The primary goal for renovations at the facility is improving working conditions.

“I, first and foremost, am looking for money to renovate one of the buildings so that I can work in it safely with heating and cooling and a restroom and running water, an emergency shower and an eyewash station,” Forrest Redfern told the Independent. 

The renovations could ultimately save the district money, Forrest Redfern added, if she can move her office to that location rather than paying for office space elsewhere.

The district will pursue second-tier priorities as funding and staff become available to implement them. Those include a year-round tire recycling program, education and outreach staff, assistance with school recycling and more.

Third-tier priorities also will be pursued as the district secures funding and staff to implement them.
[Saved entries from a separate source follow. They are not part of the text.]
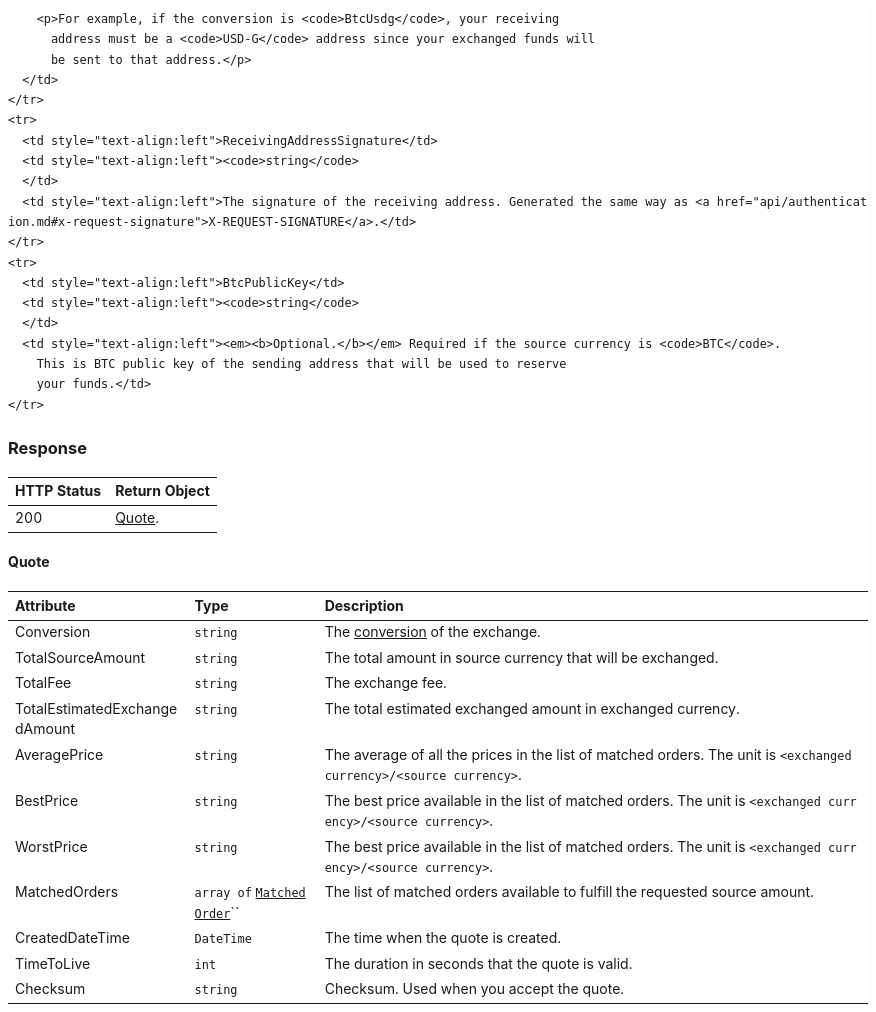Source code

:         <p>For example, if the conversion is <code>BtcUsdg</code>, your receiving
          address must be a <code>USD-G</code> address since your exchanged funds will
          be sent to that address.</p>
      </td>
    </tr>
    <tr>
      <td style="text-align:left">ReceivingAddressSignature</td>
      <td style="text-align:left"><code>string</code>
      </td>
      <td style="text-align:left">The signature of the receiving address. Generated the same way as <a href="api/authentication.md#x-request-signature">X-REQUEST-SIGNATURE</a>.</td>
    </tr>
    <tr>
      <td style="text-align:left">BtcPublicKey</td>
      <td style="text-align:left"><code>string</code>
      </td>
      <td style="text-align:left"><em><b>Optional.</b></em> Required if the source currency is <code>BTC</code>.
        This is BTC public key of the sending address that will be used to reserve
        your funds.</td>
    </tr>
  </tbody>
</table>

### Response

| HTTP Status | Return Object |
| :--- | :--- |
| 200 | [Quote](quote.md#quote). |

#### Quote

| Attribute | Type | Description |
| :--- | :--- | :--- |
| Conversion | `string` | The [conversion](api/currency-and-conversion-symbols.md#conversion-symbols) of the exchange. |
| TotalSourceAmount | `string` | The total amount in source currency that will be exchanged. |
| TotalFee | `string` | The exchange fee. |
| TotalEstimatedExchangedAmount | `string` | The total estimated exchanged amount in exchanged currency. |
| AveragePrice | `string` | The average of all the prices in the list of matched orders. The unit is `<exchanged currency>/<source currency>`. |
| BestPrice | `string` | The best price available in the list of matched orders. The unit is `<exchanged currency>/<source currency>`. |
| WorstPrice | `string` | The best price available in the list of matched orders. The unit is `<exchanged currency>/<source currency>`. |
| MatchedOrders | `array of` [`MatchedOrder`](quote.md#matchedorder)\`\` | The list of matched orders available to fulfill the requested source amount.  |
| CreatedDateTime | `DateTime` | The time when the quote is created. |
| TimeToLive | `int` | The duration in seconds that the quote is valid. |
| Checksum | `string` | Checksum. Used when you accept the quote. |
These include expanding medical equipment and pharmaceuticals disposal programs, offering grants to encourage organizations to expand recycling, and more. 

Large-scale projects in the plan — including expansion of curbside recycling and the drop-off program — require a major commitment from the district or the region, Forrest Redfern said.

“If we have a chance to raise money on a particular thing and there’s a grant out there, you know, maybe we’ll get a grant for it — but if it’s not in the plan, you can’t do it,” Forrest Redfern said.

Where the new plan stands

The district’s policy committee ratified the plan at the district board meeting on Sept. 16, Forrest Redfern said. According to the draft plan, the ratification came after the plan was submitted to the Ohio Environmental Protection Agency and subject to a public comment period. 

Political subdivisions within the district (such as townships and cities) must weigh in on its plan by Dec. 16, 90 days after the board’s ratification. The plan must be accepted by political subdivisions representing 60% of the district population to receive approval from the state, according to an Ohio EPA fact sheet.

Forrest Redfern told the Independent on Oct. 3 that the plan had already been approved by Good Hope and Marion townships in Hocking County and Rome and Troy townships in Athens County.

Athens City Council heard an ordinance to approve the plan on first reading at its Oct. 7 meeting, following a brief presentation from Forrest Redfern at the prior committee of the whole meeting. The ordinance moved forward on Oct. 7 without substantive discussion.

“There’s a lot of appreciation for the hard work that went into this plan and how that compliments our existing sustainability goals,” Athens City Council member Micah McCarey said at the meeting. 

After political subdivisions approve the plan, it will go back to the Ohio EPA for final approval.